Ok, here we go. I didn’t set out for my first ever blog post to be about prison. Somehow we got on the subject at my local barber (Midtown Barber) and great friend, Sly’s place last week. I haven’t been able to get what Sly said off of my mind. I was telling him that sometimes when I would visit my dad when he was in prison, he’d spend part of his time seeming a little chapped about lack of people writing or maybe about a time that I may have missed seeing him due to some event or travel or whatever. Sly said this, “have you ever thought about how much visit time you’d have to make in order to get to a full day worth of visits”. I listened curiously to understand. He said, “let’s say you get a two hour visit, every other week from your son. At best that’s only a little over 2 full days of time a year (assuming you do not miss a visit every other week for the full 2 hours – 2 x 26 visits a year = 52hours max). Put yourself in their shoes.” Putting yourself in someone else’s shoes is not as easy as it sounds. In some real sense, you can’t. In another sense, you should at least try and you should start practicing today.
Who cares you say as you sit in your comfortable house just a few days before Christmas. I’m not in prison, I don’t know anyone in prison, and if they didn’t do the crime they wouldn’t be doing the time, you say. Well, maybe (more on maybe in another post). Let’s assume that instead of maybe, you’re right about everything you say. Do you think that person sitting in there has a father, a mother, a spouse, a sister, a brother, a son, a daughter, or at least one friend that wishes that they could see this “wretched law-breaker” even if only for a short visit? If you have no sympathy for the one in prison, could your heart have any sympathy for even one in that list I mentioned?

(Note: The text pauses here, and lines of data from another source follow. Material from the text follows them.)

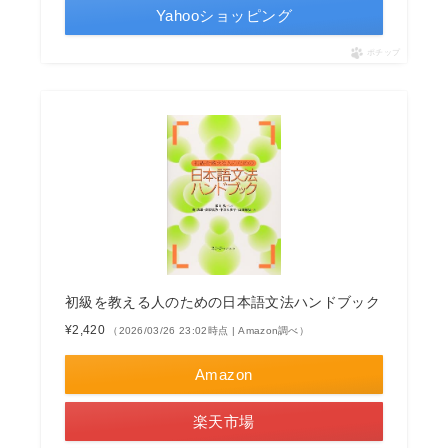
Yahooショッピング
ポチップ
初級を教える人のための日本語文法ハンドブック
¥2,420
（2026/03/26 23:02時点 | Amazon調べ）
Amazon
楽天市場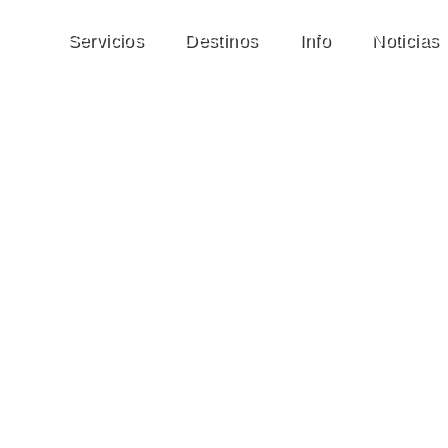
Servicios
Destinos
Info
Noticias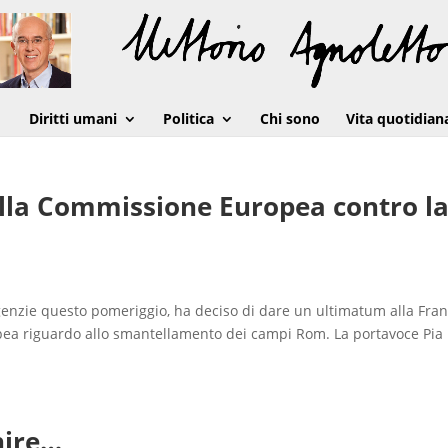
Diritti umani
Politica
Chi sono
Vita quotidian
lla Commissione Europea contro l
enzie questo pomeriggio, ha deciso di dare un ultimatum alla Fran
ropea riguardo allo smantellamento dei campi Rom. La portavoce Pia
nire…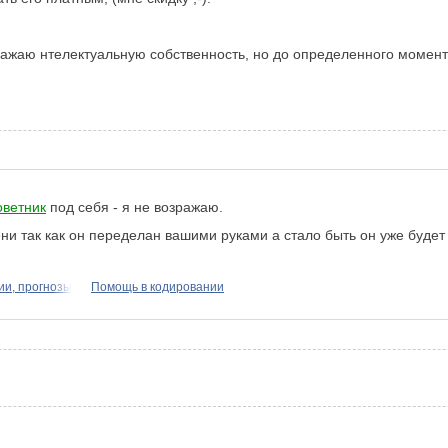
уважаю нтелектуальную собственность, но до определенного момент
оветник
под себя - я не возражаю.
мени так как он переделан вашими руками а стало быть он уже буд
ии, прогнозы
Помощь в кодировании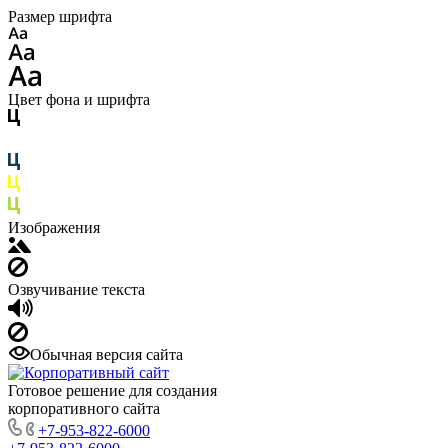
Размер шрифта
Цвет фона и шрифта
Изображения
Озвучивание текста
Обычная версия сайта
Готовое решение для создания
корпоративного сайта
+7-953-822-6000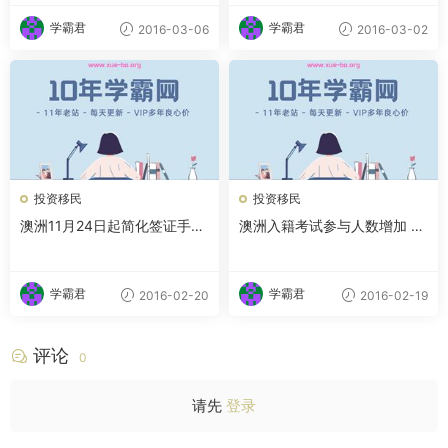
学霸君
学霸君
2016-03-06
2016-03-02
投资移民
投资移民
澳洲11月24日起简化签证手续
澳洲入籍考试参与人数增加 一
学者艺人访澳更容易
成考试者来自中国
学霸君
学霸君
2016-02-20
2016-02-19
评论
0
请先
登录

I have a lot more to say in another post or posts about prison and some of the ways I have been personally affected. I understand there are victims of murder and other heinous crimes and their families that would never have the option of visiting their loved ones and will only live with the pain. I also understand that people make decisions that they must live with for the rest of their lives. But guess what, we’re all humans here and none of us are as bad as the worst thing we’ve ever done. Can you put yourself in their shoes? Are you only willing to put yourself in the victim’s shoes?
Another conversation I was having this week was with a colleague. He’s a business owner in the parking industry who writes a monthly article in a trade magazine we’re both a part of. He mentioned that it really fuels him when he gets positive encouragement from the readers and is a bit deflating when he gets criticism but that the positive far outweighs the negative. I find his writings to be honest and real and always look forward to reading. If something particularly touches me, I’ll reach out to him and let him know. Part of my message back to him was encouraging him to keep it up because a philosophy I have is that if something I do, say, or write helps one person, it’s all worth it. The other thing I said I try to remind myself and family of often is that you never know what someone is going through so do all you can to be nice. While I’ve failed A LOT at this, it’s ALWAYS my goal. Wouldn’t it be a better place if this goal was all of ours?

You really don’t have a clue what someone is going through, what they’ve gone through or where they’re headed. Even family, and/or folks you think you know have struggles you may never know about. Whether life looks “good or bad” on the outside, it’s a damn fight for all of us. If things are hard enough no matter what, why do we make it even harder on ourselves and each other? Just be nice!